By employing a CRISPR-based approach, scientists introduced hundreds of variants in a gene to study how they fuel tumor growth.
Cells have a carefully orchestrated mechanism consisting of several proteins to ensure healthy replication and division. One of the key players that participates in regulating tissue growth and repair is β-catenin.
However, mutations in CTNNB1, the gene encoding β-catenin, increase its signaling and result in a cascade of events driving tumor growth. Missense mutations—which cause a different amino acid to be encoded at a particular position—within a specific region of CTNNB1 are among the most common mutations in several cancers.1 While scientists previously found that different mutations within this region of the gene result in distinct tumor progression, the functional implications of these variants remained unknown.2
Now, using a high-throughput CRISPR-based approach in mouse stem cells, scientists individually introduced each of the 342 possible missense mutations in a CTNNB1 region to establish the extent to which each mutation drove uncontrolled cell growth.3 Their work, published in Nature Genetics, provides a map to understand how mutational diversity within a hotspot impacts cancer progression, with implications for targeted anticancer therapies.
“The new map provides a powerful tool for predicting how specific CTNNB1 mutations affect cancer behavior,” said study coauthor Andrew Wood, a geneticist at the University of Edinburgh, in a statement. “As the first study to experimentally test every possible mutation in this critical hotspot, it gives scientists a clearer picture of how β-catenin drives tumor growth across different cancer types.”
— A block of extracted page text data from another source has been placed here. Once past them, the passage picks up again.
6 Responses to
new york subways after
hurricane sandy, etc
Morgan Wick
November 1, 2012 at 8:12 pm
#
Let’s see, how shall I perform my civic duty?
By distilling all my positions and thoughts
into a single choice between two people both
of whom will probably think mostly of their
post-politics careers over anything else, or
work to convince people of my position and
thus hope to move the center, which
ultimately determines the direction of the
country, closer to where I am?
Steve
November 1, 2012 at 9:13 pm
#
For their study, Wood and his colleagues generated transgenic mice containing a fluorescent reporter of β-catenin signaling activity. They then isolated embryonic stem cells from the animals and introduced each of the 342 possible missense mutations in the CTNNB1 region in different cultures. Using fluorescence-activated cell sorting, the scientists then quantified the output of each edited allele.
Using this data, the researchers assigned mutational effect scores to distinct variants, which helped them predict the extent to which each of the mutations activated β-catenin and its target genes. While some mutations increased β-catenin activity only slightly, others had a stronger effect: Substitution of serine at the 45th position activated β-catenin weakly, while mutations between positions 32-37 led to its very strong activation.
Moreover, different substitutions at the same position had different effects on β-catenin activity: Threonine at the 41st position converted to asparagine or proline activated β-catenin signaling weakly, but its conversion to alanine or isoleucine had a stronger effect.
Up to 30 percent of people with liver cancer carry mutations in the CTNNB1 hotspot.4 So, Wood and his colleagues examined data from hepatocellular carcinoma patients to investigate how different variants influenced signaling and immune landscapes. They observed that those with weaker mutation effect scores on β-catenin activity had upregulation of more genes linked with immune cell infiltration and vice versa, suggesting that mutation strengths may influence anticancer therapy outcomes.
Despite this, the authors noted in the paper that further work is required to establish whether the mutation effect scores can accurately predict β-catenin signaling outputs across all different cell types other than mouse embryonic stem cells.